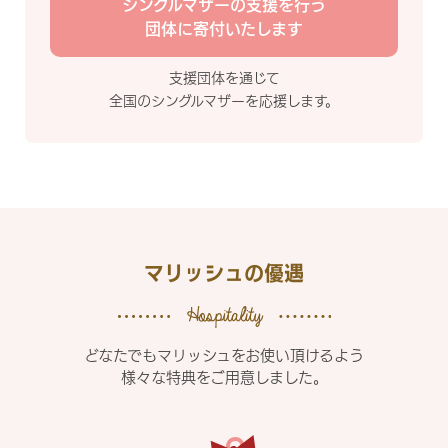
シングルマザーの支援を行う
団体に寄付いたします
支援団体を通じて
全国のシングルマザーを応援します。
マリッシュの優遇
どなたでもマリッシュをお使い頂けるよう
様々な特典をご用意しました。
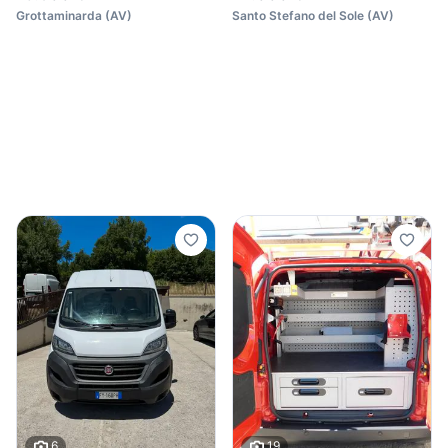
Grottaminarda
(
AV
)
Santo Stefano del Sole
(
AV
)
6
19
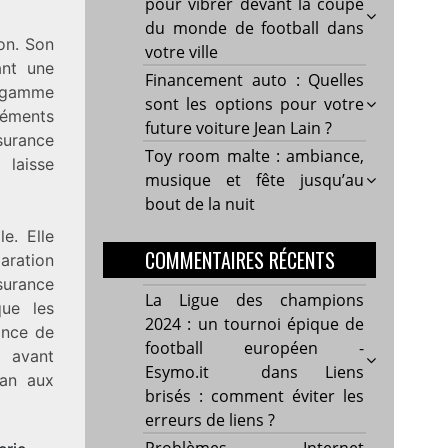
pour vibrer devant la coupe
du monde de football dans
ion. Son
votre ville
ant une
Financement auto : Quelles
e gamme
sont les options pour votre
éléments
future voiture Jean Lain ?
ssurance
Toy room malte : ambiance,
laisse
musique et fête jusqu’au
bout de la nuit
e. Elle
COMMENTAIRES RÉCENTS
aration
surance
La Ligue des champions
que les
2024 : un tournoi épique de
rance de
football européen -
t avant
Esymo.it
dans
Liens
san aux
brisés : comment éviter les
erreurs de liens ?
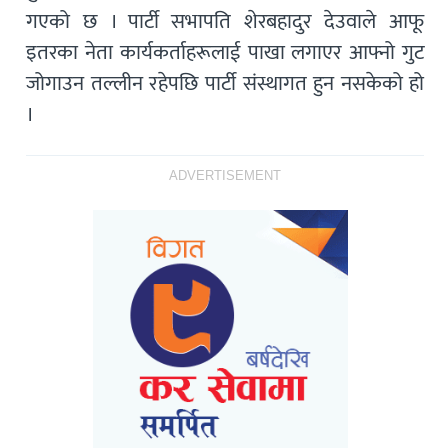
गएको छ । पार्टी सभापति शेरबहादुर देउवाले आफू
इतरका नेता कार्यकर्ताहरूलाई पाखा लगाएर आफ्नो गुट
जोगाउन तल्लीन रहेपछि पार्टी संस्थागत हुन नसकेको हो
।
ADVERTISEMENT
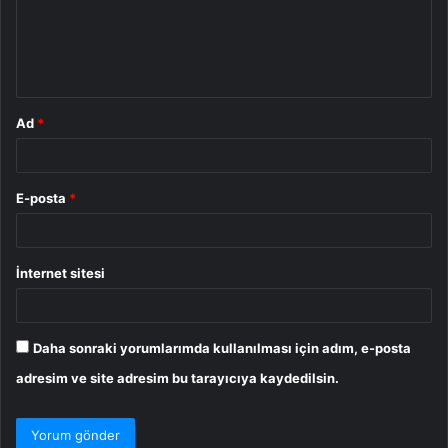
u
m
*
Ad
*
E-posta
*
İnternet sitesi
Daha sonraki yorumlarımda kullanılması için adım, e-posta
adresim ve site adresim bu tarayıcıya kaydedilsin.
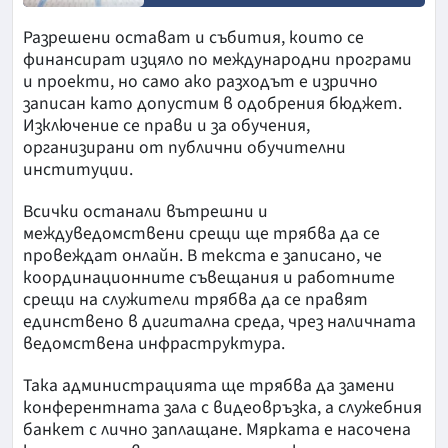
Разрешени остават и събития, които се
финансират изцяло по международни програми
и проекти, но само ако разходът е изрично
записан като допустим в одобрения бюджет.
Изключение се прави и за обучения,
организирани от публични обучителни
институции.
Всички останали вътрешни и
междуведомствени срещи ще трябва да се
провеждат онлайн. В текста е записано, че
координационните съвещания и работните
срещи на служители трябва да се правят
единствено в дигитална среда, чрез наличната
ведомствена инфраструктура.
Така администрацията ще трябва да замени
конферентната зала с видеовръзка, а служебния
банкет с лично заплащане. Мярката е насочена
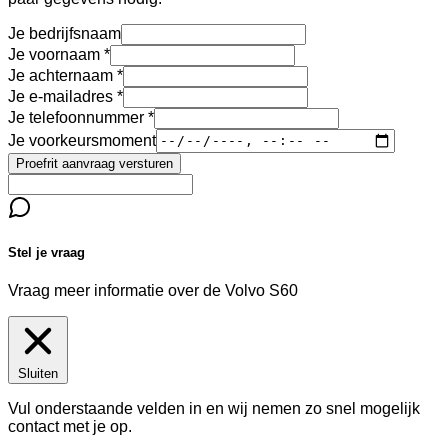
Je bedrijfsnaam
Je voornaam
Je achternaam
Je e-mailadres
Je telefoonnummer
Je voorkeursmoment
Proefrit aanvraag versturen
Stel je vraag
Vraag meer informatie over de
Volvo S60
Sluiten
Vul onderstaande velden in en wij nemen zo snel mogelijk
contact met je op.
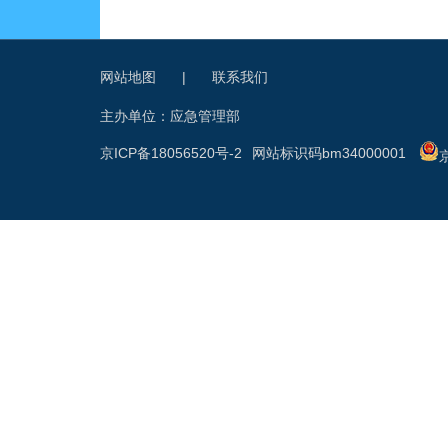
网站地图
|
联系我们
主办单位：应急管理部
京ICP备18056520号-2
网站标识码bm34000001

◆ ◆ ◆ ◆ ◆ ◆ ◆

= What you will do =
This calls for each record above to be set down exactly, with the images skipped.

= Result =
シングルマザーの支援を行う
団体に寄付いたします
支援団体を通じて
全国のシングルマザーを応援します。
マリッシュの優遇
どなたでもマリッシュをお使い頂けるよう
様々な特典をご用意しました。
Grottaminarda
(
AV
)
Santo Stefano del Sole
(
AV
)
6
19
pour vibrer devant la coupe
du monde de football dans
ion. Son
votre ville
ant une
Financement auto : Quelles
e gamme
sont les options pour votre
éléments
future voiture Jean Lain ?
ssurance
Toy room malte : ambiance,
laisse
musique et fête jusqu’au
bout de la nuit
e. Elle
COMMENTAIRES RÉCENTS
aration
surance
La Ligue des champions
que les
2024 : un tournoi épique de
rance de
football européen -
t avant
Esymo.it
dans
Liens
san aux
brisés : comment éviter les
erreurs de liens ?
गएको छ । पार्टी सभापति शेरबहादुर देउवाले आफू
इतरका नेता कार्यकर्ताहरूलाई पाखा लगाएर आफ्नो गुट
जोगाउन तल्लीन रहेपछि पार्टी संस्थागत हुन नसकेको हो
।
ADVERTISEMENT
u
m
*
Ad
*
E-posta
*
İnternet sitesi
Daha sonraki yorumlarımda kullanılması için adım, e-posta
adresim ve site adresim bu tarayıcıya kaydedilsin.
Разрешени остават и събития, които се
финансират изцяло по международни програми
и проекти, но само ако разходът е изрично
записан като допустим в одобрения бюджет.
Изключение се прави и за обучения,
организирани от публични обучителни
институции.
Всички останали вътрешни и
междуведомствени срещи ще трябва да се
провеждат онлайн. В текста е записано, че
координационните съвещания и работните
срещи на служители трябва да се правят
единствено в дигитална среда, чрез наличната
ведомствена инфраструктура.
Така администрацията ще трябва да замени
конферентната зала с видеовръзка, а служебния
банкет с лично заплащане. Мярката е насочена
Je bedrijfsnaam
Je voornaam
Je achternaam
Je e-mailadres
Je telefoonnummer
Je voorkeursmoment
Proefrit aanvraag versturen
Stel je vraag
Vraag meer informatie over de
Volvo S60
Sluiten
Vul onderstaande velden in en wij nemen zo snel mogelijk
contact met je op.
网站地图
|
联系我们
主办单位：应急管理部
京ICP备18056520号-2
网站标识码bm34000001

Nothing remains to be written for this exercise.